◆ Data shown:
---*---

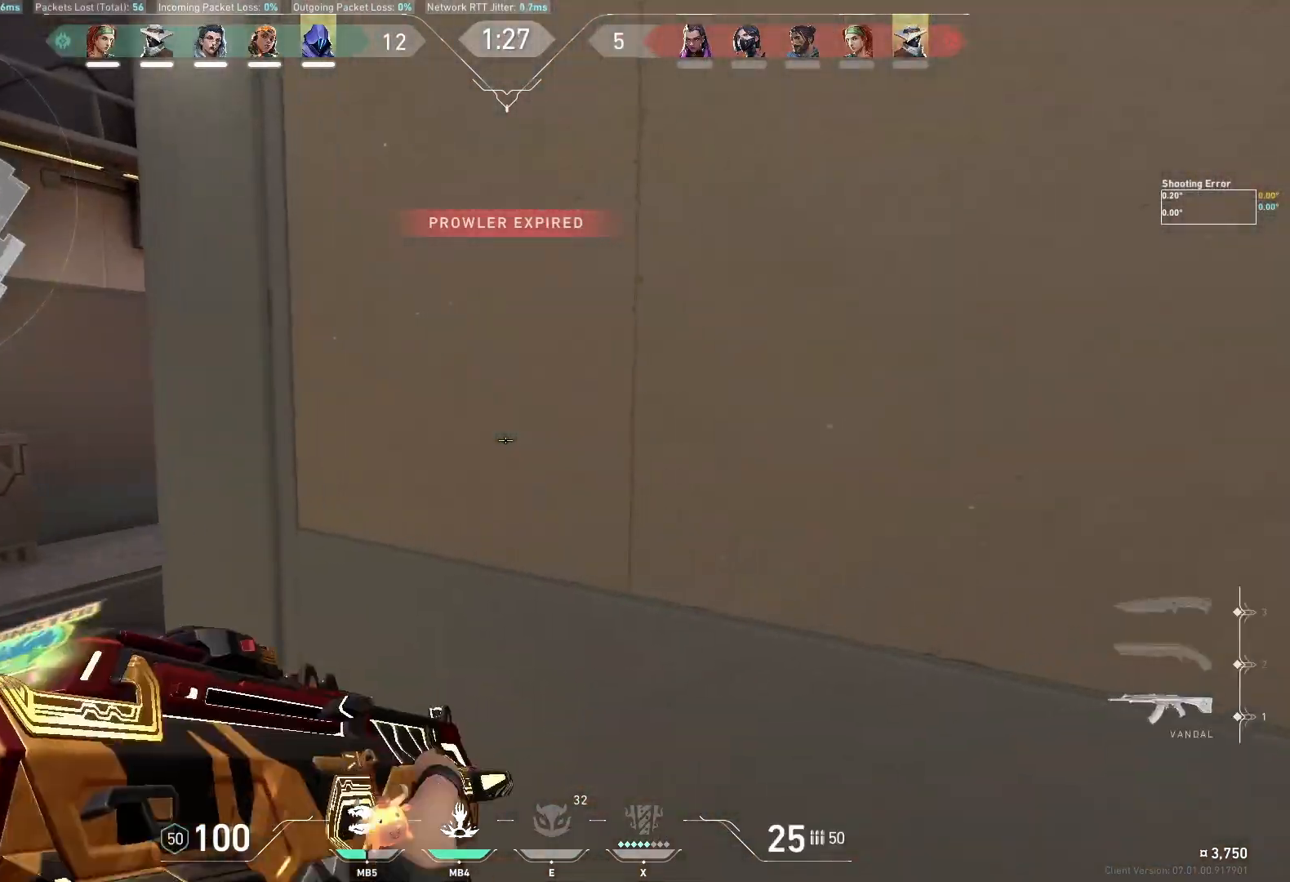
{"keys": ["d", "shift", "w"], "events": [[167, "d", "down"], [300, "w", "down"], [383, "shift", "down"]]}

---*---

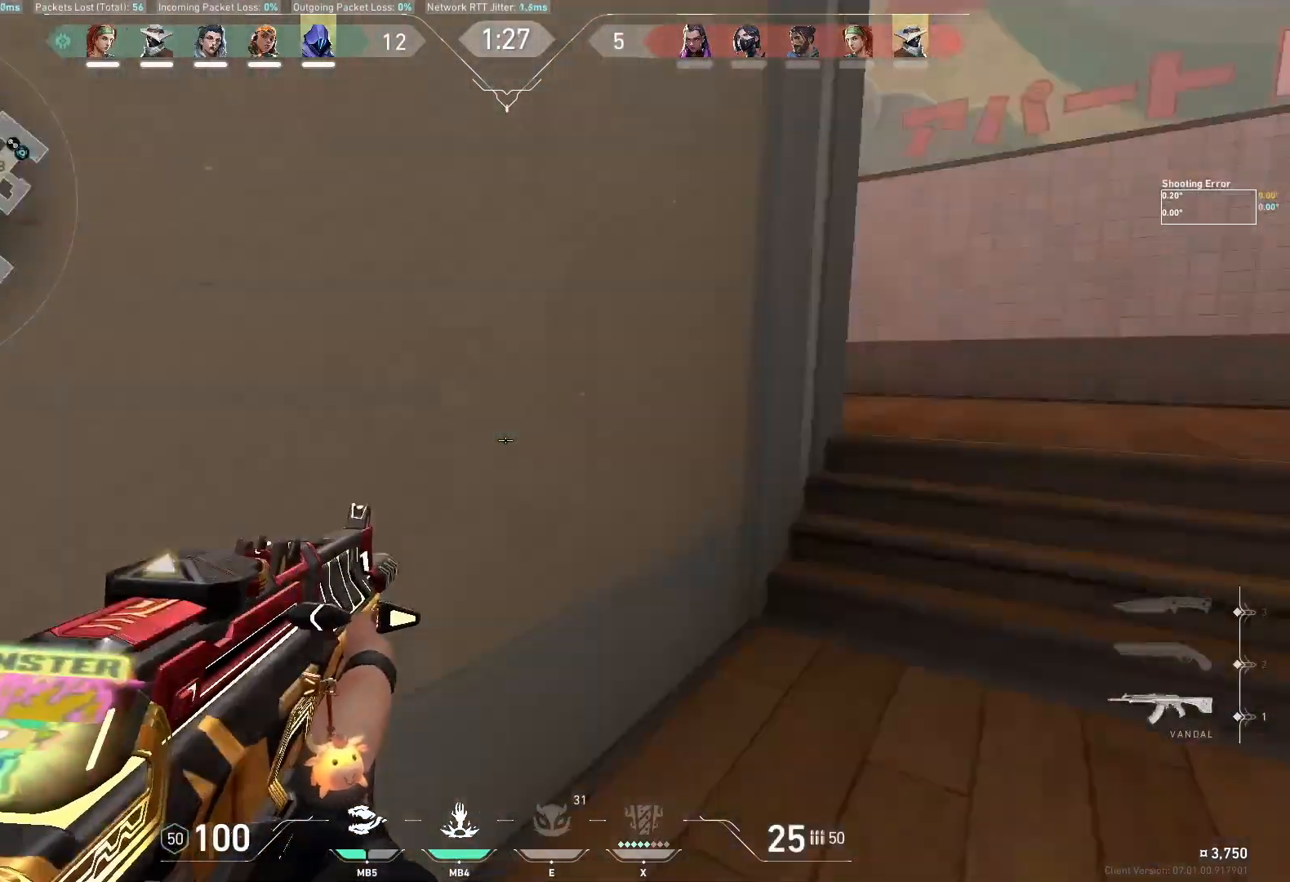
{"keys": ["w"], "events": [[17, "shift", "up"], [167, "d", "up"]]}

---*---

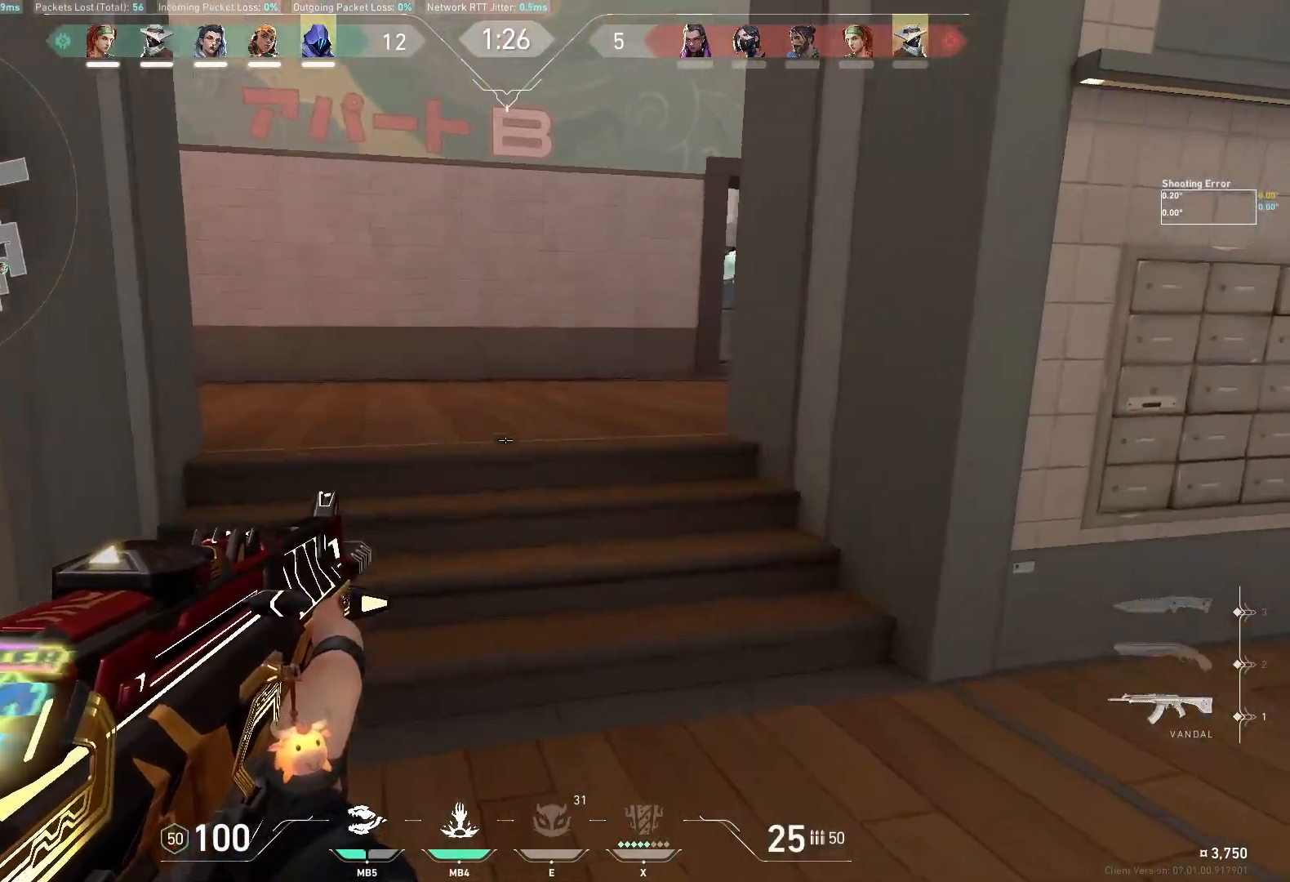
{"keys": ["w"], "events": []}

---*---

Collect, from the material above, every line containing the word "shift".

◆ Your response:
{"keys": ["d", "shift", "w"], "events": [[167, "d", "down"], [300, "w", "down"], [383, "shift", "down"]]}
{"keys": ["w"], "events": [[17, "shift", "up"], [167, "d", "up"]]}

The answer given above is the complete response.